National Broadband Ireland (NBI) are building an individual wholesale high speed fibre network to serve the NBP Intervention area, which includes 564K premises, equating to connecting circa 1.1 million people across Ireland.

Over 431,900K premises are Available to Order or Pre-Order today and the remaining premises are actively being progressed to the detailed build phases to ensure they are connected by the end of deployment.

In relation to the reference to fibre cabinets, it is important to note that NBI does not use fibre cabinets as they are traditionally used in other Network implementations. These are generally associated with earlier ‘fibre to the cabinet’ deployments, which are different in design from NBI’s fibre to the premises network.

NBI do use existing physical infrastructure where possible to locate its equipment in the Intervention Area, but where this existing infrastructure is capacity constrained or limited in any way, NBI add new infrastructure to house this.

Fibre to the premises is a more futureproofed network, in line with the requirements set out in the National Broadband Plan.

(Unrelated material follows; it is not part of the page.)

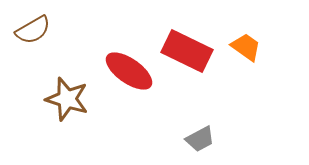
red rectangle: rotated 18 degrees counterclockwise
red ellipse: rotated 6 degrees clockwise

It delivers higher speeds and more consistent performance, giving households, businesses and communities the reliability and performance that is needed for working from home, cloud services, business applications and seamless streaming.

On the question of capacity, the NBI network has been carefully designed with full deployment measured and indeed has gone further to prepare for the future.

To allow for natural growth, NBI has included an additional 25 per cent fibre capacity across the network to ensure that new premises can be connected promptly using this additional fibre capacity. This can be seen in how the rollout has grown over time. At the start of the Project, the Intervention Area included 537K premises. Today, the Intervention area covers more than 564K premises, with an additional 25% capacity.

In short, the NBI rollout is not only delivering high speed fibre connections today but is also designed with appropriate built-in capacity and flexibility to support the growth of our communities, our businesses and our economy in the years to come.